# Aim of the task
Give everything from the line containing "ΖΏΔΙΑ: ΠΡΟΒΛΈΨΕΙΣ ΓΙΑ" down to the line containing "Quần Jean Nam MS44.135" as a numbered list, leaving out blank lines.

# Records to process
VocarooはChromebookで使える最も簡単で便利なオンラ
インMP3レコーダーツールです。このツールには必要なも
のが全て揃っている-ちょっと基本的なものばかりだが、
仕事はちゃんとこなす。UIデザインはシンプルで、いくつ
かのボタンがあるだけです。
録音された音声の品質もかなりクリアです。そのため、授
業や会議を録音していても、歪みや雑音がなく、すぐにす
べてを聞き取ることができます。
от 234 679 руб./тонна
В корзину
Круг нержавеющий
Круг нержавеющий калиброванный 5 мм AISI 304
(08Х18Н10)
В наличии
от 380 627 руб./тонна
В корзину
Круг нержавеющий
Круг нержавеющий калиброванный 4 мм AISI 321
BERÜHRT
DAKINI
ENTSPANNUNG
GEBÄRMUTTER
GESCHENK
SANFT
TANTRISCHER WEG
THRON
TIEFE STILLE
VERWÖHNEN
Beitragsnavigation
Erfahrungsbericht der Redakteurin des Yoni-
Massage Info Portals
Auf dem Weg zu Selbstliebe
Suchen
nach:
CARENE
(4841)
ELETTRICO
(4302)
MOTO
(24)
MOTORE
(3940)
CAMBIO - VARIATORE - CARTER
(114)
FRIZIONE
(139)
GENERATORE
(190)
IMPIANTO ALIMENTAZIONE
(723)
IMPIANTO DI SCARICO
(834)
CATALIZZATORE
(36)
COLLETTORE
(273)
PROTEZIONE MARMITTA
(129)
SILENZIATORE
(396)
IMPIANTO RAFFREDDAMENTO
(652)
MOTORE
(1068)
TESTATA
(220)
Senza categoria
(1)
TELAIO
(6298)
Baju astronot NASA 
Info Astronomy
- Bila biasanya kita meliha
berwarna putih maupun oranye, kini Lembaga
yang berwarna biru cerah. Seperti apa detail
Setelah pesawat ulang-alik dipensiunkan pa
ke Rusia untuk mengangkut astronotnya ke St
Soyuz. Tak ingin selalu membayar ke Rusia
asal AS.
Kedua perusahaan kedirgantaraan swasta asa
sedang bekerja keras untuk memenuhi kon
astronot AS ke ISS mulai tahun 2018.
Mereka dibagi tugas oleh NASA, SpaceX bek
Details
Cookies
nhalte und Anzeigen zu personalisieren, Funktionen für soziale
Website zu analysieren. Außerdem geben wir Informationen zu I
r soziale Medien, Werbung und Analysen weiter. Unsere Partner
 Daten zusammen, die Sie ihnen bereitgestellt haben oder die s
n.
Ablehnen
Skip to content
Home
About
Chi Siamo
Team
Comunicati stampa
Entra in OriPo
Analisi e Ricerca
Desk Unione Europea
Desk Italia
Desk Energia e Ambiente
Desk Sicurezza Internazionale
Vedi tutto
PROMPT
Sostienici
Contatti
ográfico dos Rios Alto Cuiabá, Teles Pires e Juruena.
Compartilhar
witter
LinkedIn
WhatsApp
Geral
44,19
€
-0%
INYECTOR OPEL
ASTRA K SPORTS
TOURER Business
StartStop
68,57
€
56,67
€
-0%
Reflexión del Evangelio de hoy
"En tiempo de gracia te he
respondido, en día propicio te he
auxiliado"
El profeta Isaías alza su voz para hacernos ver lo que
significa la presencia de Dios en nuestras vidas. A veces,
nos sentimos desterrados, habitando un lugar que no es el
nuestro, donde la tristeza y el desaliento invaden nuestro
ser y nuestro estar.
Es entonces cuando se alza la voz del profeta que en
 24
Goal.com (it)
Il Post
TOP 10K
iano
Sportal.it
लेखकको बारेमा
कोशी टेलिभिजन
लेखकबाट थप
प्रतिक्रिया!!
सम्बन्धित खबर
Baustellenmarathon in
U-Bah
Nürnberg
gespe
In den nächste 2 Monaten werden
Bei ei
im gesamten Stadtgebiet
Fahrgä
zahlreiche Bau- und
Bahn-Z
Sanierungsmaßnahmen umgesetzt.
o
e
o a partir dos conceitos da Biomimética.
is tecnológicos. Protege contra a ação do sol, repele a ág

==

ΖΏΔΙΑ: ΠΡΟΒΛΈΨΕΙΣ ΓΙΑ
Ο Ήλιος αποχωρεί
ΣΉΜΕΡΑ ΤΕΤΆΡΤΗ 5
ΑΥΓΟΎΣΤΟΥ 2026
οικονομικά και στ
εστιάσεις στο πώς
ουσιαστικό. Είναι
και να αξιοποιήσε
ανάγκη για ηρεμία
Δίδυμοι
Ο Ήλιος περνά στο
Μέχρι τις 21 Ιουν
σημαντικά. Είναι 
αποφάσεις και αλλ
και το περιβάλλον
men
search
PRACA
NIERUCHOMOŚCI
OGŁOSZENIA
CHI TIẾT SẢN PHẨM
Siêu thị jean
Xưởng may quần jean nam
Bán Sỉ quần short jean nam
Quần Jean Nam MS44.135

# Answer to this task
1. ΖΏΔΙΑ: ΠΡΟΒΛΈΨΕΙΣ ΓΙΑ
2. Ο Ήλιος αποχωρεί
3. ΣΉΜΕΡΑ ΤΕΤΆΡΤΗ 5
4. ΑΥΓΟΎΣΤΟΥ 2026
5. οικονομικά και στ
6. εστιάσεις στο πώς
7. ουσιαστικό. Είναι
8. και να αξιοποιήσε
9. ανάγκη για ηρεμία
10. Δίδυμοι
11. Ο Ήλιος περνά στο
12. Μέχρι τις 21 Ιουν
13. σημαντικά. Είναι 
14. αποφάσεις και αλλ
15. και το περιβάλλον
16. men
17. search
18. PRACA
19. NIERUCHOMOŚCI
20. OGŁOSZENIA
21. CHI TIẾT SẢN PHẨM
22. Siêu thị jean
23. Xưởng may quần jean nam
24. Bán Sỉ quần short jean nam
25. Quần Jean Nam MS44.135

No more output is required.